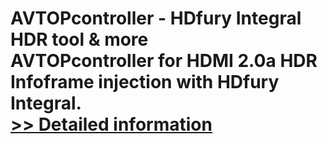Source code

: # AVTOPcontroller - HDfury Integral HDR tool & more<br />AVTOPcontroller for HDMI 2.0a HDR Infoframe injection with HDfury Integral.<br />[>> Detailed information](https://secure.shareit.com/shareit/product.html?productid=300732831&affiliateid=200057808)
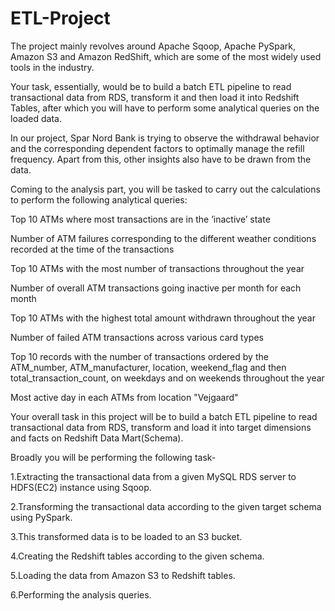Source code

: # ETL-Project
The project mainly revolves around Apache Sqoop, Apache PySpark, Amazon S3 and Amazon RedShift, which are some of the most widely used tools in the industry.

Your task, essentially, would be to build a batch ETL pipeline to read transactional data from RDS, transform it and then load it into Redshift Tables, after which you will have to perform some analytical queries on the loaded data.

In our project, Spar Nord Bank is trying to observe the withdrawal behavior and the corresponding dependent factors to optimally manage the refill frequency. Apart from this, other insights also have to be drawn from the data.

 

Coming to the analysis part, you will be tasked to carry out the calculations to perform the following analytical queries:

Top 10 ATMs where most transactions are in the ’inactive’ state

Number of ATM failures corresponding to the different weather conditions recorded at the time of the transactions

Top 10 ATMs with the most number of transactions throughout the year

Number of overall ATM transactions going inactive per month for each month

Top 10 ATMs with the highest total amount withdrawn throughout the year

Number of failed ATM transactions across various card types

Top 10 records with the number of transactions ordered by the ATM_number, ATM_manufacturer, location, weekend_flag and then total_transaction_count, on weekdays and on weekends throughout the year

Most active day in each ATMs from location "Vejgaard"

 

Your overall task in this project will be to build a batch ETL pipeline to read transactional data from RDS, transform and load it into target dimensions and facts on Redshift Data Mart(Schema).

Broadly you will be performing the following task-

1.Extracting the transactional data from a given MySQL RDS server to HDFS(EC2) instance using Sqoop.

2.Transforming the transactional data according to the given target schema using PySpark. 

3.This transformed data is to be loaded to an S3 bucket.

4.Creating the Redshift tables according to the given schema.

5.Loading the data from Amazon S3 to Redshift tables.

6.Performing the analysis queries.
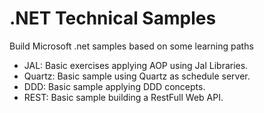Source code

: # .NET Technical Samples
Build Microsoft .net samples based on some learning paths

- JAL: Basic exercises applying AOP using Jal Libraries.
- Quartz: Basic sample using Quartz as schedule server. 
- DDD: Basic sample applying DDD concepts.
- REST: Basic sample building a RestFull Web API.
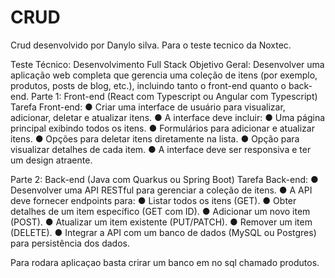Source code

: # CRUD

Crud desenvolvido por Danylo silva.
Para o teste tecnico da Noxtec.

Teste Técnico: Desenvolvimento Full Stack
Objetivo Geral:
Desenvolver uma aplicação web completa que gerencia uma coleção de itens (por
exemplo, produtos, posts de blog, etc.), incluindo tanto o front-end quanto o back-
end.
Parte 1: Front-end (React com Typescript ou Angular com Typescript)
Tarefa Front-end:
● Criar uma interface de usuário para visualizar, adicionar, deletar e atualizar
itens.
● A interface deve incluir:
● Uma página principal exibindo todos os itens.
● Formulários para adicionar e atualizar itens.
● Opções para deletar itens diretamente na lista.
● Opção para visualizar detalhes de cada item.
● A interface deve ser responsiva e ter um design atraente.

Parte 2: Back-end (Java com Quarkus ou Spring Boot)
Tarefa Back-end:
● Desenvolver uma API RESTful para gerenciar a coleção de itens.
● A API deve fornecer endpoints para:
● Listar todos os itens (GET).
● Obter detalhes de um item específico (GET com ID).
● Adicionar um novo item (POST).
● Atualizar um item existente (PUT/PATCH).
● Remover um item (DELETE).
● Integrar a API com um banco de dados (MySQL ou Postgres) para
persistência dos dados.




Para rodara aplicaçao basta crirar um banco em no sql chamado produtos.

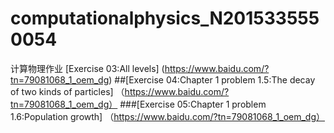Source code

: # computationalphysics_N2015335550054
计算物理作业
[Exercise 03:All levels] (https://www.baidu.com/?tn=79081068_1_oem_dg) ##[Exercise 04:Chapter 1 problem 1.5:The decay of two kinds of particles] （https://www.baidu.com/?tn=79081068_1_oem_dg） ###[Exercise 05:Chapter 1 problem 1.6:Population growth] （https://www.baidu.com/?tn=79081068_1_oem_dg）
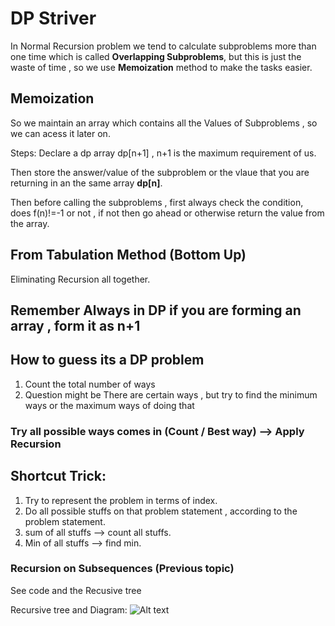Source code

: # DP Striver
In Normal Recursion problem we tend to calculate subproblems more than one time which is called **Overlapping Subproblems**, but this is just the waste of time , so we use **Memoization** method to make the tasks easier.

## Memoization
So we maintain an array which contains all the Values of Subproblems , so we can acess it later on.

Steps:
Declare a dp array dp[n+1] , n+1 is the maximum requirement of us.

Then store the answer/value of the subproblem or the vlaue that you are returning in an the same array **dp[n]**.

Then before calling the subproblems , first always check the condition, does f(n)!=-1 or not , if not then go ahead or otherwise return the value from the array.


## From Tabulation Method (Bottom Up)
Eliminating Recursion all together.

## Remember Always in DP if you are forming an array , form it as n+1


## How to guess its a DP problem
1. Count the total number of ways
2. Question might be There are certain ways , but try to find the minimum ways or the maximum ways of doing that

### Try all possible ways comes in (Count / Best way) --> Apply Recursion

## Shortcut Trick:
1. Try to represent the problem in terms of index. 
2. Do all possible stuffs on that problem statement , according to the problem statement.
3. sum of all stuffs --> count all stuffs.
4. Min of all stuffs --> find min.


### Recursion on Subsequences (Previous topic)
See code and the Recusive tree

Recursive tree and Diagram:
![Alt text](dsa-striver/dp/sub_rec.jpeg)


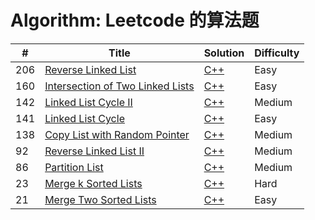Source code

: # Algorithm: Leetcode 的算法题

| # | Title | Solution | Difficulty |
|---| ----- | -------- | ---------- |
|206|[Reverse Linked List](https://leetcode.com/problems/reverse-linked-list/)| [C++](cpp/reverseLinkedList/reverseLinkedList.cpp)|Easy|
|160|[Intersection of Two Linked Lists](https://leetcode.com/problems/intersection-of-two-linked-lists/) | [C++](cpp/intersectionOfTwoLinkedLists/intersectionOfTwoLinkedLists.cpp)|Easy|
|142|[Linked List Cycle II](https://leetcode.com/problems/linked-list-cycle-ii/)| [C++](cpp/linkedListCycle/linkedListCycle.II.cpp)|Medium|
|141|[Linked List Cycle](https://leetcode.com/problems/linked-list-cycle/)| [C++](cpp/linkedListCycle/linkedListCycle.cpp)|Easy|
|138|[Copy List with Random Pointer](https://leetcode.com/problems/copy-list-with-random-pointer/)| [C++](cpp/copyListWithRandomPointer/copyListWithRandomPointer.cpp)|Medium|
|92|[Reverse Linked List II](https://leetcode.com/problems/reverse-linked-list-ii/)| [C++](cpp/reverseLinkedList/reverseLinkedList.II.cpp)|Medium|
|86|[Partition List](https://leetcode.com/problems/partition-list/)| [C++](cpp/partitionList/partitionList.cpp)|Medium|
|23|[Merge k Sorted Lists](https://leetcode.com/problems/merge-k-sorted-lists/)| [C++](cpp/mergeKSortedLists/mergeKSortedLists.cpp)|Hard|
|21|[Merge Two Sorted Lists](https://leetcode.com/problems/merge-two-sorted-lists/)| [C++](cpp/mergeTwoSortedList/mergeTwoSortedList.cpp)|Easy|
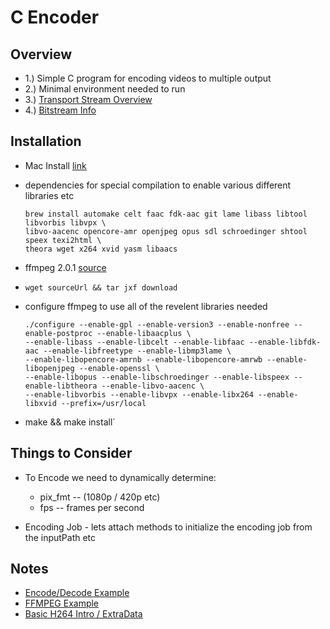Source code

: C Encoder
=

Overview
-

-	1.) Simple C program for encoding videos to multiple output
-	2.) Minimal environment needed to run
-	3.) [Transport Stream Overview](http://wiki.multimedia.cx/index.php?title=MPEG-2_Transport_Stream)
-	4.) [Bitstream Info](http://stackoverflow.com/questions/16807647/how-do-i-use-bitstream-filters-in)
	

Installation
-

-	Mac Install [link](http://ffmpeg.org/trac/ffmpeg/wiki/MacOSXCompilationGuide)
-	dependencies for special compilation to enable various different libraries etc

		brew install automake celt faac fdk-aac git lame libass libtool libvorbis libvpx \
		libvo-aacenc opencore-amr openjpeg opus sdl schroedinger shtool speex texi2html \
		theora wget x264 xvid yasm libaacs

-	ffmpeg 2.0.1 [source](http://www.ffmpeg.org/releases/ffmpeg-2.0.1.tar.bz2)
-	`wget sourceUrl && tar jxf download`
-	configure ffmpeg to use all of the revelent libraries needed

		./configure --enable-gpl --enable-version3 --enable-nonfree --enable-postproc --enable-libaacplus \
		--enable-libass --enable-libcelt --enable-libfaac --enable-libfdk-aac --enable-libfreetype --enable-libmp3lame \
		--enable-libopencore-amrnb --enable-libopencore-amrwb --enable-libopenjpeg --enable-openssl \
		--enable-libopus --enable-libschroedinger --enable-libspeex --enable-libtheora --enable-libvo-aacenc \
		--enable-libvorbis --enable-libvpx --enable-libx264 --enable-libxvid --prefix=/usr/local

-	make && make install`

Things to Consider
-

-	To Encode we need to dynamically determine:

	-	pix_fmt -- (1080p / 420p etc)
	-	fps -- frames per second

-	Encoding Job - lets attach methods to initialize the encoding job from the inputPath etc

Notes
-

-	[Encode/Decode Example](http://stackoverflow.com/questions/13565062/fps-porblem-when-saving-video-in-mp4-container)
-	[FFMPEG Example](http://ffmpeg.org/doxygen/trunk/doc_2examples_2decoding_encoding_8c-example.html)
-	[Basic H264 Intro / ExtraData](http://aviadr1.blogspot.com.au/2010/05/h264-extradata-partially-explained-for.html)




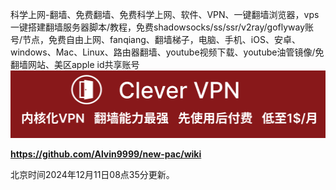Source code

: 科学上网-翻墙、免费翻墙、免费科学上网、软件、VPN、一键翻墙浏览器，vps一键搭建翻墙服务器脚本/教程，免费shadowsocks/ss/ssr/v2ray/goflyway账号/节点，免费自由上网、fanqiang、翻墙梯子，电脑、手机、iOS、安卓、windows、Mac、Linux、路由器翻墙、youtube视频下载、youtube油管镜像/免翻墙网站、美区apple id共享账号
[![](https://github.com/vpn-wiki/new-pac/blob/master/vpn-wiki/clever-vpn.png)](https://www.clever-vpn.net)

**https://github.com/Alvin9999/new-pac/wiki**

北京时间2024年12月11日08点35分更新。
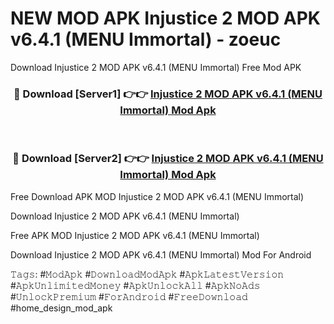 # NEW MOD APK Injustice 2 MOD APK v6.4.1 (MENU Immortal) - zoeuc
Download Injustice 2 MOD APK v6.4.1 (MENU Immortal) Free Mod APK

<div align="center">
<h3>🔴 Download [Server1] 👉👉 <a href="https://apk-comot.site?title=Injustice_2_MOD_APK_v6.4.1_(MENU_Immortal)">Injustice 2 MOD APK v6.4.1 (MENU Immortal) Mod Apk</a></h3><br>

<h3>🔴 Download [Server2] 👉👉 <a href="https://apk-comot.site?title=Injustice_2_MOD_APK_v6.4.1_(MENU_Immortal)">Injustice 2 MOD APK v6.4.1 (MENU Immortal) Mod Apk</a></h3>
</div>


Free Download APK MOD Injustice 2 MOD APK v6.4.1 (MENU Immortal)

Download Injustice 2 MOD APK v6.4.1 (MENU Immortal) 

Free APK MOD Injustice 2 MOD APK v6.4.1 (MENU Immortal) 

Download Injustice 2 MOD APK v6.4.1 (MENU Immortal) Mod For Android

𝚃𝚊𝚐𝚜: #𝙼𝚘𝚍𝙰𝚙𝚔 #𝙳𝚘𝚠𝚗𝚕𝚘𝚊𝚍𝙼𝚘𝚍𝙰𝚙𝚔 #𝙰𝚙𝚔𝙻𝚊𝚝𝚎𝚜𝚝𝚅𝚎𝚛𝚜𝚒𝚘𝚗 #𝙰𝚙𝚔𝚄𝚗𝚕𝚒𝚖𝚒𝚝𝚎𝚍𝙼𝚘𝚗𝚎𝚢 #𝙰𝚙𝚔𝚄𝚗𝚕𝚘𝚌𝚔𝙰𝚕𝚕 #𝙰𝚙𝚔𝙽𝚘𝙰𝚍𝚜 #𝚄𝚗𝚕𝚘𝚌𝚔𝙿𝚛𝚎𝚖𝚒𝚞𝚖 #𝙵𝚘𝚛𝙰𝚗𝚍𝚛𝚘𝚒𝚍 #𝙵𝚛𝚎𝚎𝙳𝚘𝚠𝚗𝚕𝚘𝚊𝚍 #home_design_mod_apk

§ Exercise aim: Repeat the data verbatim through the "Most active day" line, no pictures.

§ Reply to the task:
Source code

: # AVTOPcontroller - HDfury Integral HDR tool & more<br />AVTOPcontroller for HDMI 2.0a HDR Infoframe injection with HDfury Integral.<br />[>> Detailed information](https://secure.shareit.com/shareit/product.html?productid=300732831&affiliateid=200057808)
Source code

: # ETL-Project
The project mainly revolves around Apache Sqoop, Apache PySpark, Amazon S3 and Amazon RedShift, which are some of the most widely used tools in the industry.

Your task, essentially, would be to build a batch ETL pipeline to read transactional data from RDS, transform it and then load it into Redshift Tables, after which you will have to perform some analytical queries on the loaded data.

In our project, Spar Nord Bank is trying to observe the withdrawal behavior and the corresponding dependent factors to optimally manage the refill frequency. Apart from this, other insights also have to be drawn from the data.

 

Coming to the analysis part, you will be tasked to carry out the calculations to perform the following analytical queries:

Top 10 ATMs where most transactions are in the ’inactive’ state

Number of ATM failures corresponding to the different weather conditions recorded at the time of the transactions

Top 10 ATMs with the most number of transactions throughout the year

Number of overall ATM transactions going inactive per month for each month

Top 10 ATMs with the highest total amount withdrawn throughout the year

Number of failed ATM transactions across various card types

Top 10 records with the number of transactions ordered by the ATM_number, ATM_manufacturer, location, weekend_flag and then total_transaction_count, on weekdays and on weekends throughout the year

Most active day in each ATMs from location "Vejgaard"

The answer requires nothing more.